Exercise instructions: Find every line in the records below that contains "Medical", and copy it.

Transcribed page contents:
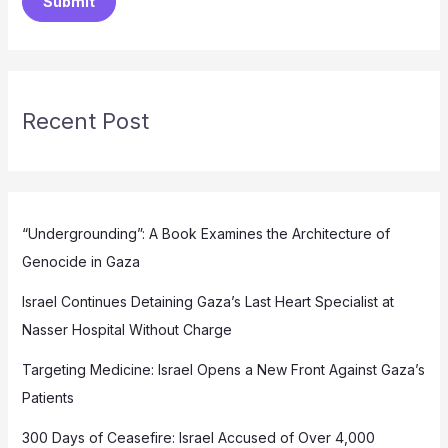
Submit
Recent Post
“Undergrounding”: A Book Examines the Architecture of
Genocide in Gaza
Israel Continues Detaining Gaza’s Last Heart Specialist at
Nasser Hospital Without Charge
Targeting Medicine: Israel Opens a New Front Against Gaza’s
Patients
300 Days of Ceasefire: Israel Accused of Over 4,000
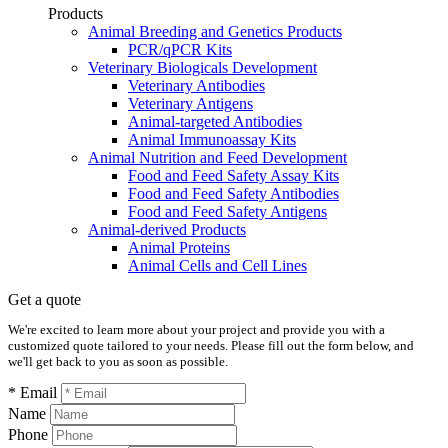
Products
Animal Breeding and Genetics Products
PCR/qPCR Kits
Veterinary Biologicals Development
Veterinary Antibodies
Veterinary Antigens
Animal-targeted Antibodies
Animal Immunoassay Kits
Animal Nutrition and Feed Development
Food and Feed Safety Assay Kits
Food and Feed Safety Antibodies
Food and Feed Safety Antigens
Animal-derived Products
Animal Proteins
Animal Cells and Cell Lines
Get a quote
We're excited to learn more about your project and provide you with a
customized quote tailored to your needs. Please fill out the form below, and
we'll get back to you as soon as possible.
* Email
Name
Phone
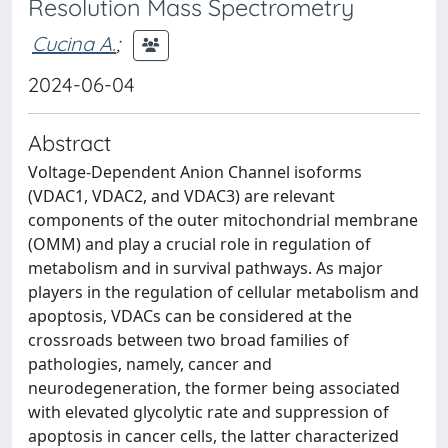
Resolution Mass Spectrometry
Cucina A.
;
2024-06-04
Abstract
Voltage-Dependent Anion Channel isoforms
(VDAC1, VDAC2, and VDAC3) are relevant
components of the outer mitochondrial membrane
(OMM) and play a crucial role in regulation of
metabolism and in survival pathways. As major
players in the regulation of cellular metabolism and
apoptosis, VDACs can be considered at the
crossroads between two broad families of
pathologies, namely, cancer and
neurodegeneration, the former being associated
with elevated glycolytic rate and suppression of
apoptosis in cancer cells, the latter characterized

---

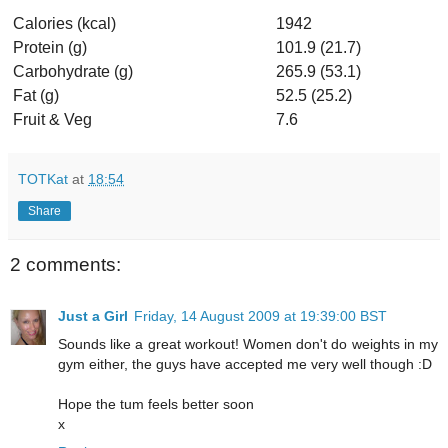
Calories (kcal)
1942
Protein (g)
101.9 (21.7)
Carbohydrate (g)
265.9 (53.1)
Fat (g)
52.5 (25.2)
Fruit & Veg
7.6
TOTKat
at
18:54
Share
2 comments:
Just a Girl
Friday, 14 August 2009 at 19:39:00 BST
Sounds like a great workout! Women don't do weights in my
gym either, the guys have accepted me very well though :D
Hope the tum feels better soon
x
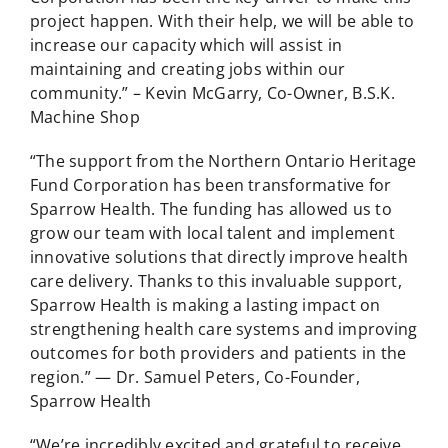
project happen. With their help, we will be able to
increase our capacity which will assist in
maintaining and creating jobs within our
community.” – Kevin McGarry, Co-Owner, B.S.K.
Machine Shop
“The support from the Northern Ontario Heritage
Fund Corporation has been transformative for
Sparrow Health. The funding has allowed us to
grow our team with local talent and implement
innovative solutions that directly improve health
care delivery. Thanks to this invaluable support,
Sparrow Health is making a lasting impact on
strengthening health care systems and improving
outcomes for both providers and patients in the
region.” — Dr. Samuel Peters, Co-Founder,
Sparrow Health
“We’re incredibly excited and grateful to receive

---

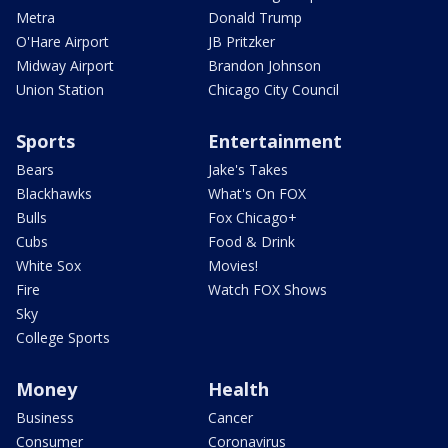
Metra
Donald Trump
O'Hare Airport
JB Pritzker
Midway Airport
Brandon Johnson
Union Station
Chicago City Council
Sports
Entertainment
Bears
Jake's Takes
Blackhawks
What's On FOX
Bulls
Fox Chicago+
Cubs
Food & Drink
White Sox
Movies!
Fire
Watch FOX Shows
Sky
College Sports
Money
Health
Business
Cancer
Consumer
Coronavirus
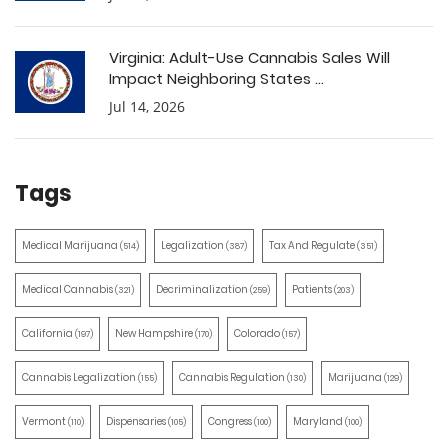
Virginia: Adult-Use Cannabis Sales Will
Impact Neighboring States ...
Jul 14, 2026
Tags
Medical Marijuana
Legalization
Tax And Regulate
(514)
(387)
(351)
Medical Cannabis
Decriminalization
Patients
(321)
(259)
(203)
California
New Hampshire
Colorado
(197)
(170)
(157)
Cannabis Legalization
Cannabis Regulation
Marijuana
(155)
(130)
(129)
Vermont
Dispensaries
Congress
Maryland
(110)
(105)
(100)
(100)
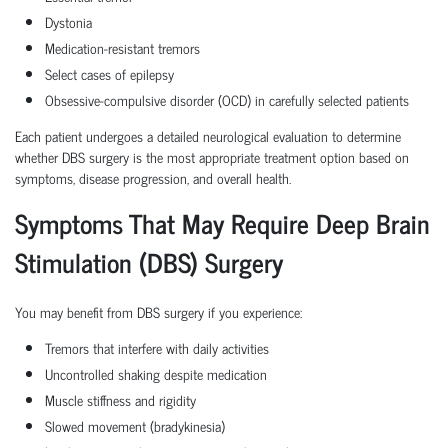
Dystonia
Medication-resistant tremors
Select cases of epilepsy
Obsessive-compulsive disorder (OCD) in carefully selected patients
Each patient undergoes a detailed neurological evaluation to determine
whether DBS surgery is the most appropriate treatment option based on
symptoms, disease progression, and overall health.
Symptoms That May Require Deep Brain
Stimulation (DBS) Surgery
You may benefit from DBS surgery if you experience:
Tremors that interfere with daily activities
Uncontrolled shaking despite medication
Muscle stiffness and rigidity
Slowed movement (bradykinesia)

Exercise solution:
Medical Marijuana
Medical Cannabis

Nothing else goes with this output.